L’humain dans la vie, dans la mort et au-delà

Yves Manseau, L’Itinéraire, Montréal, le 1er novembre 2016

Je suis un modèle 52. À 14 ans j’entre pensionnaire au séminaire des Pères de Sainte-Croix. En six mois, j’y perds la foi et avec elle, la confiance en moi, la confiance envers les autres et la confiance en ce Dieu de mon enfance.

Cela fait alors de moi un agnostique de culture catholique canadienne-française d’Amérique du Nord et un Américain, comme dirait Elvis Gratton. Conséquemment je quitte ce nid de petits bourgeois, justement â cause de ce beau message chrétien qui les condamnait si bien, selon mon interprétation puérile du moment. Donc, je fugue du pensionnat et me ramasse à la rue pendant six mois. Commence alors une crise d’identité qui m’a propulsé dans une errance dorée, mais qui va finalement me ramener à la rue.

Durant cette période, j’ai mené une double vie. Une si réussie qu’elle m’a conduit à une certaine notoriété et quelques accomplissements personnels et sociaux ; et une autre cachée, vécue dans les bas-fonds des villes où j’ai souvent failli mourir dramatiquement.

Comme la fois où ce gros gars, la main tremblante de rage, mit la pointe de son revolver sur ma tempe et souleva le cran d’arrêt. C’est le cri « Fais pas le fou, fais pas le fou, laisse-le aller » de la personne qui l’accompagnait qui m’a sauvé.

Au cours de mon passage récent sur le pavé, pendant un an et demi à Saint-Jérôme, j’ai fréquemment côtoyé la mort : une opération à cœur ouvert, une confusion cognitive menant à l’internement psychiatrique, et mon incapacité de passer à l’acte suicidaire bien que j’y pense souvent,  à cause de la honte et de la culpabilité de mes contradictions intérieures.

Il y eut des avatars particuliers, comme la fois où je m’étais endormi dans un conteneur de recyclage d’une microbrasserie, à -40 °C. Au milieu de la nuit, je fus réveillé par le camion de vidange et pus sortir et me sauver à temps de la ramasse et de la gelure. Ou cette fois où une personne aussi dérangée que moi a mis te feu à ma cabane, que je venais à peine de quitter, flambant en un instant, car j’y avais entreposé pour me chauffer un produit très inflammable.
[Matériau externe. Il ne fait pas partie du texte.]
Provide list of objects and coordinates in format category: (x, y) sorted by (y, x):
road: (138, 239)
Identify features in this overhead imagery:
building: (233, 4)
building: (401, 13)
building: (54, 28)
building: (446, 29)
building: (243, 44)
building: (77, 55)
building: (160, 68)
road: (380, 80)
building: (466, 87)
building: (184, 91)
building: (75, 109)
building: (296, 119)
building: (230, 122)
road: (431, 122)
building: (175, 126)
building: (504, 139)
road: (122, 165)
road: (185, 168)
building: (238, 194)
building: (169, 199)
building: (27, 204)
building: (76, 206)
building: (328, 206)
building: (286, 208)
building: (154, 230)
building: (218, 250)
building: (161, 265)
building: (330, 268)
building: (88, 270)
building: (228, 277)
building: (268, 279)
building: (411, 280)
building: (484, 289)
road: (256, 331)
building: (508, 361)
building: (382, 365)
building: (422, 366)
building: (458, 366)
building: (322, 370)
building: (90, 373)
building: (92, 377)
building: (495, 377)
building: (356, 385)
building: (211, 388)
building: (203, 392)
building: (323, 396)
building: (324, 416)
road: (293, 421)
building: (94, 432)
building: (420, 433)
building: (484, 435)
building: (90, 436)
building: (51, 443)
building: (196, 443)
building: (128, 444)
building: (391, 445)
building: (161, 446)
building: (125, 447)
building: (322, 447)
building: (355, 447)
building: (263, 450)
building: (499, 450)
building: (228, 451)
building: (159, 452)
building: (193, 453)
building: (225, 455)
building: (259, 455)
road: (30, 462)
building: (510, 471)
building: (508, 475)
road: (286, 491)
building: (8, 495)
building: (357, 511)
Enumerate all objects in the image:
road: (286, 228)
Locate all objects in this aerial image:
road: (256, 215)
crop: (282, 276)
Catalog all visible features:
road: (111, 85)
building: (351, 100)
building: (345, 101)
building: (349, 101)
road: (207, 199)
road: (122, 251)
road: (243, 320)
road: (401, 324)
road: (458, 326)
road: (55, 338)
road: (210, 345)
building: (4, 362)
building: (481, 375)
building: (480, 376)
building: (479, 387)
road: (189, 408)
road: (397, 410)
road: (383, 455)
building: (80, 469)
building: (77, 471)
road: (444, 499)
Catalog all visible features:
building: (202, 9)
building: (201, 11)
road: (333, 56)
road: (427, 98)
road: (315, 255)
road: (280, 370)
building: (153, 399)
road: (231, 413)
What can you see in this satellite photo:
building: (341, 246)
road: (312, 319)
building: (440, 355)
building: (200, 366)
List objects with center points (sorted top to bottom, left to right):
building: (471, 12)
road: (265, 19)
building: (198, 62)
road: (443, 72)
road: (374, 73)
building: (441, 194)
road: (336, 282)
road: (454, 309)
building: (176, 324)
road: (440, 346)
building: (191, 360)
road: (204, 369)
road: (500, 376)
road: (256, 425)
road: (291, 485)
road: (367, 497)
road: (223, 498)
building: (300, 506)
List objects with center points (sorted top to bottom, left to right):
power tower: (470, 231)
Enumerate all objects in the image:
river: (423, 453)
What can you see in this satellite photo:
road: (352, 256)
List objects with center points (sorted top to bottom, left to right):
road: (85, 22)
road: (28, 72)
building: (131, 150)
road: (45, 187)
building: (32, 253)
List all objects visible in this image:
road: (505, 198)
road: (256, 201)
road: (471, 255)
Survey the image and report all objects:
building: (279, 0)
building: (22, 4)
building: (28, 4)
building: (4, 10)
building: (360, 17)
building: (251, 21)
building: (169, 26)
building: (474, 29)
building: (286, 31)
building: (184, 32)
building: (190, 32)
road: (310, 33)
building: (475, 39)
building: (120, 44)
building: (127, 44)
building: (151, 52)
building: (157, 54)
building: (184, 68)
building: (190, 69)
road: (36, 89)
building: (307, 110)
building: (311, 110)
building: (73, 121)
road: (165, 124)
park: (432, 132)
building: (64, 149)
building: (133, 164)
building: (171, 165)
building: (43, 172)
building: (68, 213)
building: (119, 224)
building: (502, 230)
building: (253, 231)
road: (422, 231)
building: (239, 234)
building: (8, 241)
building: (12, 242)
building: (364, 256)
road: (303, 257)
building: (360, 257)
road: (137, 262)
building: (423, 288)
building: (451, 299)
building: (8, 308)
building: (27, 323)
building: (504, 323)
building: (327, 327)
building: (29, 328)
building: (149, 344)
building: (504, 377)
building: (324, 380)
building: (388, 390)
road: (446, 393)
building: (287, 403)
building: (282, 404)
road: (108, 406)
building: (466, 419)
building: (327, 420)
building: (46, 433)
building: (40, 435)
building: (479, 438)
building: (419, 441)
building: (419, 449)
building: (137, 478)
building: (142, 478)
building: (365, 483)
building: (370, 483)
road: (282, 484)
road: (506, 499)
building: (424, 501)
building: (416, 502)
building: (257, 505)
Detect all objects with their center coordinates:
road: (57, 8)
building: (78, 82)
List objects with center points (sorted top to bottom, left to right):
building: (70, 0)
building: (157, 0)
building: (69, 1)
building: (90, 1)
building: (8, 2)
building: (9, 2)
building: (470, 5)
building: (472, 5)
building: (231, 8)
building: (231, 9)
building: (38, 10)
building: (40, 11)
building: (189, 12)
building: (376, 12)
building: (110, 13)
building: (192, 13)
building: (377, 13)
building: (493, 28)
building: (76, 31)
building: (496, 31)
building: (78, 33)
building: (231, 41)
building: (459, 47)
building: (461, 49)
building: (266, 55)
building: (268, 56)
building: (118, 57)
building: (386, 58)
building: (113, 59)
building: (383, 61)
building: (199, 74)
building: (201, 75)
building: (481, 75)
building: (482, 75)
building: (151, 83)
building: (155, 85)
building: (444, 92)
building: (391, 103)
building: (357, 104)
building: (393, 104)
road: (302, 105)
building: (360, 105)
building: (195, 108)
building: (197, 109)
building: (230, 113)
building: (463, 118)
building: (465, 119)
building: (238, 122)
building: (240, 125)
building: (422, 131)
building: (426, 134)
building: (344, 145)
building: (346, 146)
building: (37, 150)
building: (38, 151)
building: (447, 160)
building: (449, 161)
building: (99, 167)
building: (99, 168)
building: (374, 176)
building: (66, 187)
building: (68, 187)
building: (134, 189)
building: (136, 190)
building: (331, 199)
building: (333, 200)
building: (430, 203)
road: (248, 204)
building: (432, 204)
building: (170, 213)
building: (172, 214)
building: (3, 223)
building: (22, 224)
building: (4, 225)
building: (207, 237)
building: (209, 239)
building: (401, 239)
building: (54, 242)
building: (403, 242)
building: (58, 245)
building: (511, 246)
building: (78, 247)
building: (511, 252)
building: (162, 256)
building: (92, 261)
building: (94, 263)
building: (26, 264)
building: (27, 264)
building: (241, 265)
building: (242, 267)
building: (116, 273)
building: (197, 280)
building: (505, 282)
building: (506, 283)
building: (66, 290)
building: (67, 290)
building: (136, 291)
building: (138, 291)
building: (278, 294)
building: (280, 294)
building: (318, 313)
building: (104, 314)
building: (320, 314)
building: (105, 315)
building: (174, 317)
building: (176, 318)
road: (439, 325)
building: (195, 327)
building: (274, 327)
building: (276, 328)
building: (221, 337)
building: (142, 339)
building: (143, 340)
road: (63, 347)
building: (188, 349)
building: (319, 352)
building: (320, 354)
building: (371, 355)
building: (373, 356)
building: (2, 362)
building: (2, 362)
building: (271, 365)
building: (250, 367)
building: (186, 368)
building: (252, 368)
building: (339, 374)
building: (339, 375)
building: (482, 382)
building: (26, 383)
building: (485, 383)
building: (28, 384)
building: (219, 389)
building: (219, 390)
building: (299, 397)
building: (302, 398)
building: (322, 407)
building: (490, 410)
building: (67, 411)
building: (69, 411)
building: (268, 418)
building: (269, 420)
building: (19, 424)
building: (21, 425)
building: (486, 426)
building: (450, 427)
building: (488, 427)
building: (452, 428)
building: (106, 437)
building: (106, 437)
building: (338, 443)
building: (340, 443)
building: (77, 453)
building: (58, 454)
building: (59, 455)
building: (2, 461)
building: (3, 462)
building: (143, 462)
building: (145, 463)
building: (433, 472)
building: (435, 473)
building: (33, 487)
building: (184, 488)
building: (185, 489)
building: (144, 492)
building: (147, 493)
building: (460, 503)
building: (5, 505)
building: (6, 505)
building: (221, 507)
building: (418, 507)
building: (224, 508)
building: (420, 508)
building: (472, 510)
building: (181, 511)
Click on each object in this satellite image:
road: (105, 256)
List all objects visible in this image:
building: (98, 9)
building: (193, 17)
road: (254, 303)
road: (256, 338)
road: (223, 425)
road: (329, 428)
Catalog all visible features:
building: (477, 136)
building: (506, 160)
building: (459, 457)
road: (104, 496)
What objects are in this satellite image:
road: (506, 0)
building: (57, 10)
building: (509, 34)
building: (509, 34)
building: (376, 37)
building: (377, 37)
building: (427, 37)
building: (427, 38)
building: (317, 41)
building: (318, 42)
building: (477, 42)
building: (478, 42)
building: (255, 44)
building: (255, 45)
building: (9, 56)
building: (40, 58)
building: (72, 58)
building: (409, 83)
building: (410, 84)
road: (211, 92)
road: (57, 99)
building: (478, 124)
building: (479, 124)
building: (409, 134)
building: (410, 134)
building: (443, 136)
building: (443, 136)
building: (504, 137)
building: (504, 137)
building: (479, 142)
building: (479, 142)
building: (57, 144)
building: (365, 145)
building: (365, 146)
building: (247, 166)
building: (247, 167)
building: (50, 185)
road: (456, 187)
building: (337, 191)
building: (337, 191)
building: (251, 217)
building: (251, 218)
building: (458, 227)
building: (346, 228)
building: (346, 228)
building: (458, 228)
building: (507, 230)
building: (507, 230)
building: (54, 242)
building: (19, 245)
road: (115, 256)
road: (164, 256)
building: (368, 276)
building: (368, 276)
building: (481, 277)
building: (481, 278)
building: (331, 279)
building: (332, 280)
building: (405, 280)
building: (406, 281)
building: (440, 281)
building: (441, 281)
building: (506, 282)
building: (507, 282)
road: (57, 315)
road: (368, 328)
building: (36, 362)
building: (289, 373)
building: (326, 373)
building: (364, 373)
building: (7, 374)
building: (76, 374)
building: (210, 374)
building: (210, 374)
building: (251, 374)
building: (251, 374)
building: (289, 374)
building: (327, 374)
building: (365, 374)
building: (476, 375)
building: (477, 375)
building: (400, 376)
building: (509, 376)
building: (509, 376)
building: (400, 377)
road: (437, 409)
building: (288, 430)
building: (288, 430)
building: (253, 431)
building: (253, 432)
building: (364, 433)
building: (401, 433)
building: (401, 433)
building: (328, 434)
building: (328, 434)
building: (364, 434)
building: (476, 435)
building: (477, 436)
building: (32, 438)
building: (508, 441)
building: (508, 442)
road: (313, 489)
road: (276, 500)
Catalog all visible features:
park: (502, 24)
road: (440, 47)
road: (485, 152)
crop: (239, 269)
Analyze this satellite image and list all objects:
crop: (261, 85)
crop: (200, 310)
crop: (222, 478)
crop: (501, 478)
Mais, durant cette période, c’est le fait de voir mourir prématurément autour de moi des congénères, des morts évitables, qui m’a interpellé le plus. Je me suis sorti de ta rue, mais la rue demeure en moi : elle est mon lieu d’appartenance et d’implications.

Je n’ai pas peur de la mort, j’en ai fait une amie fiable. C’est la seule connaissance sûre dont j’ai besoin pour éviter le pire : être mort-vivant. Fini pour moi l’errance ; je suis à la quête de mon humanité.

Je ne sens pas le besoin de définir cette puissance. C’est en vivant mes moments d’ombres et de lumières que j’avance à tâtons vers une meilleure compréhension de ce qu’elle est. Je retrouve ainsi non seulement la confiance, mais aussi la foi en moi, la foi envers les autres et la foi en la Vie. À un point tel que j’arrive à vivre sans laisser la mort m’écraser de mon vivant et espère même la transcender au moment de sa venue … où je pourrai dire simplement. «Enfin, c’est accompli». D’ici là, et je ne suis pas pressé, je souhaite à chacun de découvrir et de parcourir longuement te chemin de son heureuse destinée.